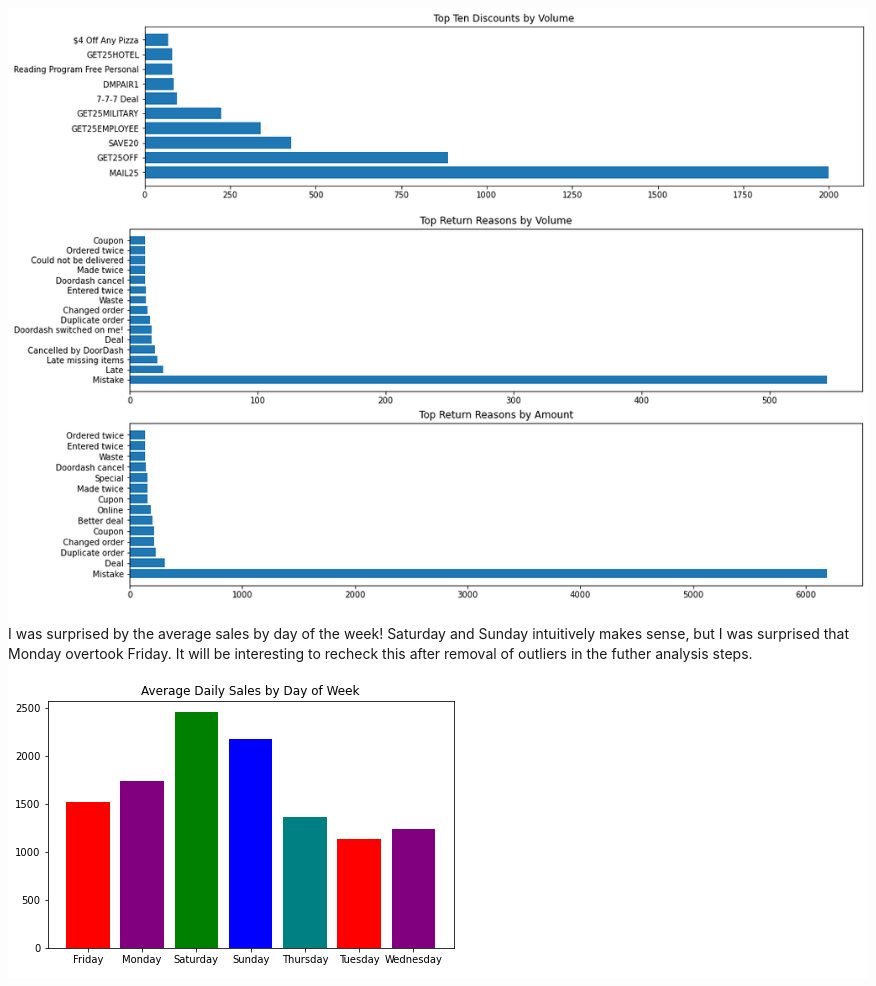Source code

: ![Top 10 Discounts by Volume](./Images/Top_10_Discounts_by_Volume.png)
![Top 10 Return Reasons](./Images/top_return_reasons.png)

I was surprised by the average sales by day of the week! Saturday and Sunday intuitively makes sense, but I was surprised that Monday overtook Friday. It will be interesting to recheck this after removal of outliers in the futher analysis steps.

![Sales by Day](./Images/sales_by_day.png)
---
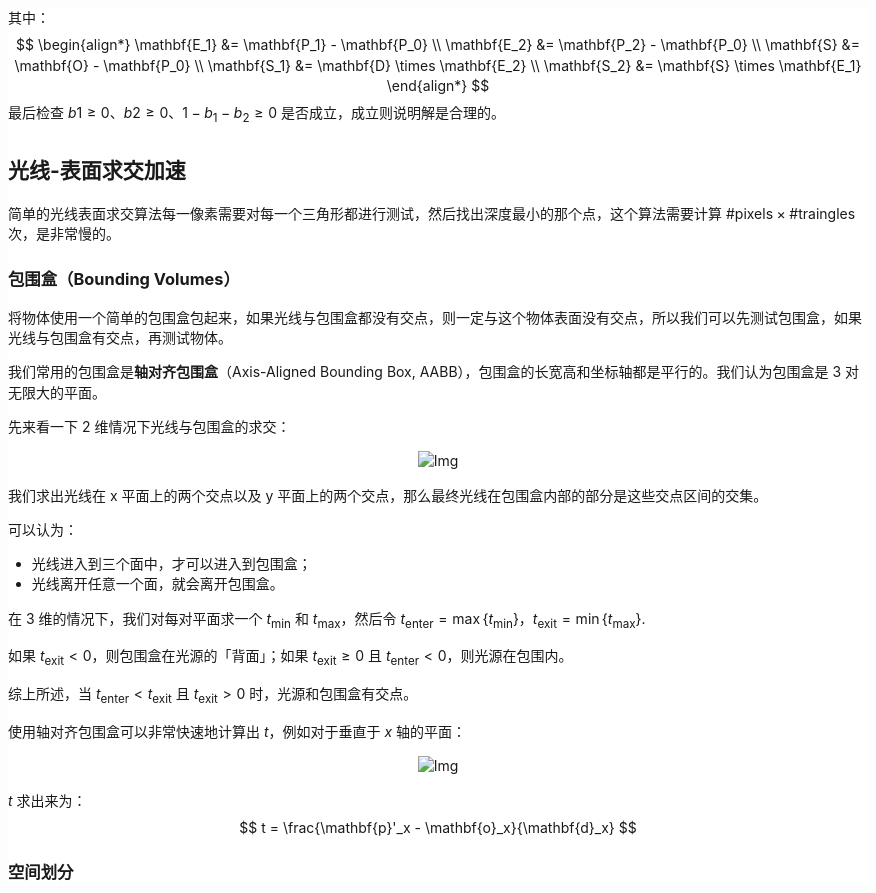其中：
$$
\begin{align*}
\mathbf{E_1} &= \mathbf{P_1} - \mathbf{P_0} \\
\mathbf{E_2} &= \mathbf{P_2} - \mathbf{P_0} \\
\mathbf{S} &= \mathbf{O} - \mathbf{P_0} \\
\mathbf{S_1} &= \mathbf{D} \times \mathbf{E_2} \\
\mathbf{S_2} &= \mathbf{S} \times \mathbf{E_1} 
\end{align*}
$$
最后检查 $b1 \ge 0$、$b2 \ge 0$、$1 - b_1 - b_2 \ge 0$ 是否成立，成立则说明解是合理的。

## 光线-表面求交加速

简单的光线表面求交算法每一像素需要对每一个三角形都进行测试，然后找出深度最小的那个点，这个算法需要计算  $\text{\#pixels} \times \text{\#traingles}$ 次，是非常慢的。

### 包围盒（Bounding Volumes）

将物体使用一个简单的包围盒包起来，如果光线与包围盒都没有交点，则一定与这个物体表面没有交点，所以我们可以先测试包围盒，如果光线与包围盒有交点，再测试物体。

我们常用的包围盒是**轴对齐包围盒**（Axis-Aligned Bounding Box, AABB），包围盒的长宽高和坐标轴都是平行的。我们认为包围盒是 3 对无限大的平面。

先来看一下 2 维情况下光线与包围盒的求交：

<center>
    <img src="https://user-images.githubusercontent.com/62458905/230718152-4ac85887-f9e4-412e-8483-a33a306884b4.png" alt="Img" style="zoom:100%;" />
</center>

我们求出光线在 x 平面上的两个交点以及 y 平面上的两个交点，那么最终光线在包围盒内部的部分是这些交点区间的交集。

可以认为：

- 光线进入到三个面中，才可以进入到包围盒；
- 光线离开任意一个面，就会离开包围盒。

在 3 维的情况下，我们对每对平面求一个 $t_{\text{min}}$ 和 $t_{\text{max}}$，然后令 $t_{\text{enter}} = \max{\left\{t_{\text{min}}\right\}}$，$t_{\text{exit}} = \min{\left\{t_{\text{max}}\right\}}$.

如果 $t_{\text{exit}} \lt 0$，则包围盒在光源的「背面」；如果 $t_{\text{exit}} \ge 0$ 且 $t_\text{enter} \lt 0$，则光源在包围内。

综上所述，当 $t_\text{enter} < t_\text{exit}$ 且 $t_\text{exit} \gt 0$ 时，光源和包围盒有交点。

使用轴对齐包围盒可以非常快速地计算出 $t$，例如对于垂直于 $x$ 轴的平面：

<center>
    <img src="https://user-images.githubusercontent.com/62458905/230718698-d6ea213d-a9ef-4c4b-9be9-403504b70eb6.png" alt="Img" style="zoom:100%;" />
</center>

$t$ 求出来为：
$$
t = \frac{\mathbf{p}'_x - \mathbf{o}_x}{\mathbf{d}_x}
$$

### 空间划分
--
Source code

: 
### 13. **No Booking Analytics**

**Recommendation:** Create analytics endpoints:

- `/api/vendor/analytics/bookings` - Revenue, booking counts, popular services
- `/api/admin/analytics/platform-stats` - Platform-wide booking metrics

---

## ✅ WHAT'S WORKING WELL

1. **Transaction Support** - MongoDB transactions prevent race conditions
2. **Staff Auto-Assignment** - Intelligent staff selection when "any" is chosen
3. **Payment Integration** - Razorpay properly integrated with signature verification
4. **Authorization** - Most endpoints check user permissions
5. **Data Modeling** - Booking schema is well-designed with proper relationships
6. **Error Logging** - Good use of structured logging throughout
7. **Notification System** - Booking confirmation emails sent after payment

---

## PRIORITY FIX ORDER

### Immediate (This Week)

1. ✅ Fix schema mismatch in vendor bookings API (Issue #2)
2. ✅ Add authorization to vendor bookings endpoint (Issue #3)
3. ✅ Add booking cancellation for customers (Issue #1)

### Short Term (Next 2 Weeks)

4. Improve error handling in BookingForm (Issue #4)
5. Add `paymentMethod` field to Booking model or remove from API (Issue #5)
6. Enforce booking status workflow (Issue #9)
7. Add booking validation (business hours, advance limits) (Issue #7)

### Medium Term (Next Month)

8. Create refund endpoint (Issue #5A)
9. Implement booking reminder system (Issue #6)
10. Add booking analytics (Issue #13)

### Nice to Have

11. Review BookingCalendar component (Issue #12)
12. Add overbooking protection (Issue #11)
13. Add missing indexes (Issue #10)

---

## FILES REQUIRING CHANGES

== TRY IT ==
Where the string "style" appears in a line of the listing, copy that line.

== TASK ANSWER ==
    <img src="https://user-images.githubusercontent.com/62458905/230718152-4ac85887-f9e4-412e-8483-a33a306884b4.png" alt="Img" style="zoom:100%;" />
    <img src="https://user-images.githubusercontent.com/62458905/230718698-d6ea213d-a9ef-4c4b-9be9-403504b70eb6.png" alt="Img" style="zoom:100%;" />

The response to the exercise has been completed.